Concept behind SVM

 Concept behind SVM :

Suppose you are given to plot two label classes on graph. Here a line can separate classes fairly.

Making a bit complex:

Now consider what if we had data as shown in image below? 

Clearly,there is no line that can separate the two classes in this X-Y plane. So, we apply transformation and add one more dimension as we call Z- axis. Let's assume value of points on Z- plane,  W = X² + Y². In this case we can manipulate it as distance of point from Z- origin. Now if we plot in Z axis, a clear separation is visible and a line can be drawn.

When transform back this line to original plane, it maps to circular boundary. These transformations are called Kernels.

Making it a little more complex..

What if data plot overlaps? or what in case some of the black points are inside the blue one?

The first one tolerates some outlier points. The second one is trying to achieve 0 tolerance with perfect partition. 

But there is a trade off, In real world applications finding perfect class for millions of training data set takes lot of time. As you see in coding. This is called regularization parameter.

Tuning parameters :

  • Kernel 
  • Regularization
  • Gamma
  • Margin


The learning of the hyper plane in a linear SVM is done by transforming the problem using some linear algebra. This is where the kernel plays role. For linear kernel the equation for prediction for a new input using the dot product between the input (X) and each each support vector (Xi) is calculated as 

f(X) = B(0) + sum ( ai* (X, Xi))

where, Bo and ai are coefficients, estimated from the training data by the learning algorithm.

The polynomial kernel can be written as K(X, Xi) = 1+sum(X, Xi) ^ d and exponential as K(X, Xi) = exp(-gamma * sum(X- Xi²)). Polynomial and exponential kernels calculates separation line in higher dimension. This is called kernel trick.

Regularization :

The regularization parameter ( C ) tells the SVM optimization how much you want to avoid misclassify each training example.
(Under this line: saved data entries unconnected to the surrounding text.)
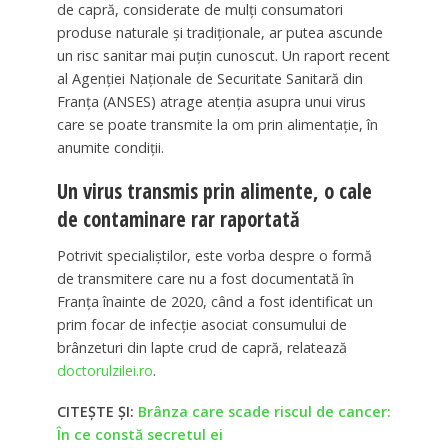
de capră, considerate de mulți consumatori
produse naturale și tradiționale, ar putea ascunde
un risc sanitar mai puțin cunoscut. Un raport recent
al Agenției Naționale de Securitate Sanitară din
Franța (ANSES) atrage atenția asupra unui virus
care se poate transmite la om prin alimentație, în
anumite condiții.
Un virus transmis prin alimente, o cale
de contaminare rar raportată
Potrivit specialiștilor, este vorba despre o formă
de transmitere care nu a fost documentată în
Franța înainte de 2020, când a fost identificat un
prim focar de infecție asociat consumului de
brânzeturi din lapte crud de capră, relatează
doctorulzilei.ro
.
CITEȘTE ȘI:
Brânza care scade riscul de cancer:
În ce constă secretul ei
For large values of C, the optimization will choose a smaller margin hyper plane if that hyper plane does a better job of getting all the training points classified correctly. Conversely, a very small value of C will cause the optimizer to look for a larger-margin separating hyper plane, even if that misclassifies more points.

Gamma :

The gamma parameter defines how far the influence of single training example reaches, with low values meaning 'far' and high values meaning 'close'. 

Margin :
A margin is a separation line to the closest class points. A good margin is one where this separation is larger for both the classes and a good margin allows the points to be in their respective classes without crossing to other class.